植物の表皮から直接侵入する病原菌に対しては、表皮の厚さ・硬さは物理的な抵抗性の要因となります。また、植物の葉の表層は水をはじく性質をもったワックスなどから成るクチクラで保護されているため、胞子の発芽や侵入に水を必要とする病原菌に対しては、ワックス層の発達は抵抗性の原因となります。イネいもち病菌は主として葉の表面にある機動細胞(水分が欠乏すると膨圧を失って収縮し、葉を内側に巻いて蒸散を防ぐ役割をする細胞。細胞壁には土壌から吸収した珪酸が沈積する)から侵入しますが、機動細胞の珪質化が進むと侵入抵抗性が強くなります。

2.化学的抵抗性

植物成分の中には抗菌性を示すものがあり、これを高濃度で含有する場合は抵抗性の原因となります。植物の抗菌成分としては、カテキン、タンニン酸、クロロゲン酸、フラボノイドなどのポリフェノール性物質、各種サポニン、テルペン類などが知られています。クロロゲン酸は意外と身近な物質で、リンゴやジャガイモの皮をむいてしばらく放置しておくと茶色に変化してくるのは、含まれているクロロゲン酸が徐々に酸化されるからです。ニンニクの臭いのもととなる含硫黄物質アリシンや、カラシナの辛味物質アリルカラシ油にも抗菌作用があり、これらも微生物の侵入を防ぎます。青酸化合物と糖が結合した青酸配糖体は、2千を越える植物に含まれています。病原菌の侵入などにより細胞が傷つくと酵素により分解されて青酸配糖体から青酸が遊離し、それが病原菌の生育を阻害します。かって子供が未熟ウメを食べて発生した中毒事故も、同じ原理によって遊離した青酸によるものです。
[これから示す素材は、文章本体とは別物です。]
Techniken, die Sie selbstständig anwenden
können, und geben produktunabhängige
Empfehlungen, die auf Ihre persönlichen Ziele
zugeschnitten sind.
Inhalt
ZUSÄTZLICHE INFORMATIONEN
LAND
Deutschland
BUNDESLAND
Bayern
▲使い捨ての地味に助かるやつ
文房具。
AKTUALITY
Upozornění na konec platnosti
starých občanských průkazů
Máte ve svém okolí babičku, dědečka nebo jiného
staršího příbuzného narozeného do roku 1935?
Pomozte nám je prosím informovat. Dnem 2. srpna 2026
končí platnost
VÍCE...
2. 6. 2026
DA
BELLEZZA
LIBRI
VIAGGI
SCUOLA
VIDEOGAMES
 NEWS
植物病原菌の中には、植物の細胞壁を酵素で分解したり、胞子から植物毒素を分泌して侵入を容易にする機能をもっているものがいます。これらの酵素や毒素の働きを阻害することのできる植物は、抵抗性となります。例えば、トウモロコシのある品種は、北方斑点病菌(Helminthosporium carbonum)が分泌する植物毒素を無毒化する酵素をもっているので、この病原菌に対し抵抗性があります。また、日本ナシの「長十郎」は「二十世紀」と異なり、ナシ黒斑病菌(Alternaria alternata)が分泌するAK毒素に対する受容体をもっていないので、本病に対し抵抗性を示します。植物病原菌から分泌されたペクチナーゼは植物の細胞壁を構成しているペクチンを分解しますが、本酵素は、タンニンなどの植物成分により阻害されます。
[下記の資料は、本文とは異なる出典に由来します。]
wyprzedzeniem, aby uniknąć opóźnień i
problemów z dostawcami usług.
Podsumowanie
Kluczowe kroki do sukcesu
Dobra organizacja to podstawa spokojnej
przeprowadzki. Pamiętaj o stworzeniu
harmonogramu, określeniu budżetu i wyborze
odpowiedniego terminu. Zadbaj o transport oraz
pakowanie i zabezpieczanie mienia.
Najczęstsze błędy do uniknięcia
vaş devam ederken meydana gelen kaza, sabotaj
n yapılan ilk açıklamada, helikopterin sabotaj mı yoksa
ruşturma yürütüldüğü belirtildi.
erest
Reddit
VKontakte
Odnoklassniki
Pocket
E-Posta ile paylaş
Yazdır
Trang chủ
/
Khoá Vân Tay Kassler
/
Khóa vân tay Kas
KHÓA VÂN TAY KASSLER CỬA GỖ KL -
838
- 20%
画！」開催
イネの葉は抽出してから2週間ほど経過するといもち病菌を接種しても感染しにくくなります。これは、時間の経過とともに珪酸の沈積の進行などにより葉が硬くなり、さらに細胞内のフェノール性の抗菌性物質の濃度が高くなったためと考えられます。静的抵抗性のひとつひとつの要素は、抵抗性としては小さなものでしかありませんが、いくつかが組み合わさると病原菌の侵入やその後の増殖・蔓延に影響を与えるようになります。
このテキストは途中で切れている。